ACTIVITY:
The whole listing, pictures aside, should be reproduced exactly.

*** WORKING DATA Section Begins ***

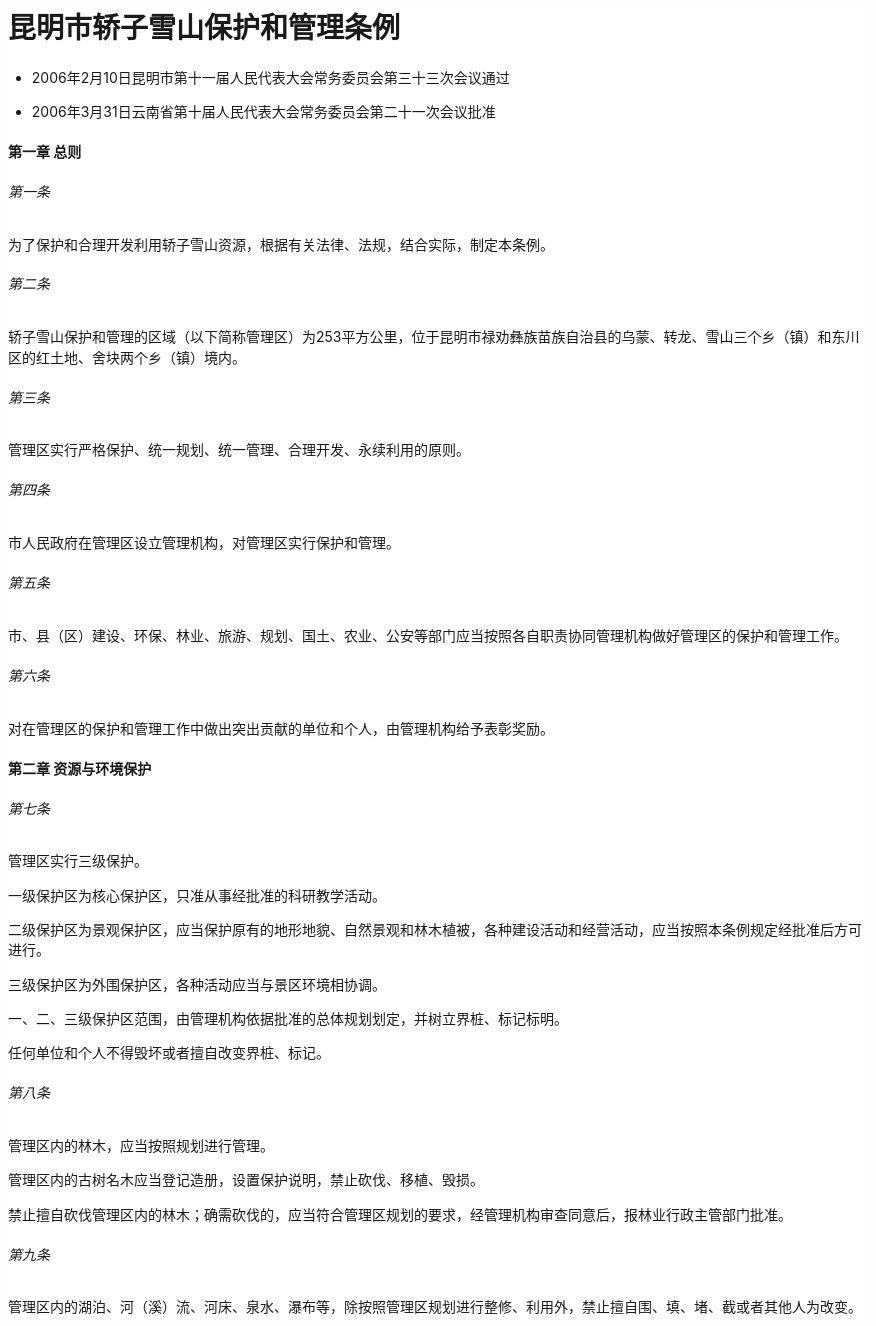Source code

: # 昆明市轿子雪山保护和管理条例

- 2006年2月10日昆明市第十一届人民代表大会常务委员会第三十三次会议通过

- 2006年3月31日云南省第十届人民代表大会常务委员会第二十一次会议批准



#### 第一章 总则

###### 第一条

为了保护和合理开发利用轿子雪山资源，根据有关法律、法规，结合实际，制定本条例。

###### 第二条

轿子雪山保护和管理的区域（以下简称管理区）为253平方公里，位于昆明市禄劝彝族苗族自治县的乌蒙、转龙、雪山三个乡（镇）和东川区的红土地、舍块两个乡（镇）境内。

###### 第三条

管理区实行严格保护、统一规划、统一管理、合理开发、永续利用的原则。

###### 第四条

市人民政府在管理区设立管理机构，对管理区实行保护和管理。

###### 第五条

市、县（区）建设、环保、林业、旅游、规划、国土、农业、公安等部门应当按照各自职责协同管理机构做好管理区的保护和管理工作。

###### 第六条

对在管理区的保护和管理工作中做出突出贡献的单位和个人，由管理机构给予表彰奖励。

#### 第二章 资源与环境保护

###### 第七条

管理区实行三级保护。

一级保护区为核心保护区，只准从事经批准的科研教学活动。

二级保护区为景观保护区，应当保护原有的地形地貌、自然景观和林木植被，各种建设活动和经营活动，应当按照本条例规定经批准后方可进行。

三级保护区为外围保护区，各种活动应当与景区环境相协调。

一、二、三级保护区范围，由管理机构依据批准的总体规划划定，并树立界桩、标记标明。

任何单位和个人不得毁坏或者擅自改变界桩、标记。

###### 第八条

管理区内的林木，应当按照规划进行管理。

管理区内的古树名木应当登记造册，设置保护说明，禁止砍伐、移植、毁损。

禁止擅自砍伐管理区内的林木；确需砍伐的，应当符合管理区规划的要求，经管理机构审查同意后，报林业行政主管部门批准。

###### 第九条

管理区内的湖泊、河（溪）流、河床、泉水、瀑布等，除按照管理区规划进行整修、利用外，禁止擅自围、填、堵、截或者其他人为改变。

*** WORKING DATA Section Ends ***

SOLUTION FOR THIS PROBLEM:
Source code

: # 昆明市轿子雪山保护和管理条例

- 2006年2月10日昆明市第十一届人民代表大会常务委员会第三十三次会议通过

- 2006年3月31日云南省第十届人民代表大会常务委员会第二十一次会议批准



#### 第一章 总则

###### 第一条

为了保护和合理开发利用轿子雪山资源，根据有关法律、法规，结合实际，制定本条例。

###### 第二条

轿子雪山保护和管理的区域（以下简称管理区）为253平方公里，位于昆明市禄劝彝族苗族自治县的乌蒙、转龙、雪山三个乡（镇）和东川区的红土地、舍块两个乡（镇）境内。

###### 第三条

管理区实行严格保护、统一规划、统一管理、合理开发、永续利用的原则。

###### 第四条

市人民政府在管理区设立管理机构，对管理区实行保护和管理。

###### 第五条

市、县（区）建设、环保、林业、旅游、规划、国土、农业、公安等部门应当按照各自职责协同管理机构做好管理区的保护和管理工作。

###### 第六条

对在管理区的保护和管理工作中做出突出贡献的单位和个人，由管理机构给予表彰奖励。

#### 第二章 资源与环境保护

###### 第七条

管理区实行三级保护。

一级保护区为核心保护区，只准从事经批准的科研教学活动。

二级保护区为景观保护区，应当保护原有的地形地貌、自然景观和林木植被，各种建设活动和经营活动，应当按照本条例规定经批准后方可进行。

三级保护区为外围保护区，各种活动应当与景区环境相协调。

一、二、三级保护区范围，由管理机构依据批准的总体规划划定，并树立界桩、标记标明。

任何单位和个人不得毁坏或者擅自改变界桩、标记。

###### 第八条

管理区内的林木，应当按照规划进行管理。

管理区内的古树名木应当登记造册，设置保护说明，禁止砍伐、移植、毁损。

禁止擅自砍伐管理区内的林木；确需砍伐的，应当符合管理区规划的要求，经管理机构审查同意后，报林业行政主管部门批准。

###### 第九条

管理区内的湖泊、河（溪）流、河床、泉水、瀑布等，除按照管理区规划进行整修、利用外，禁止擅自围、填、堵、截或者其他人为改变。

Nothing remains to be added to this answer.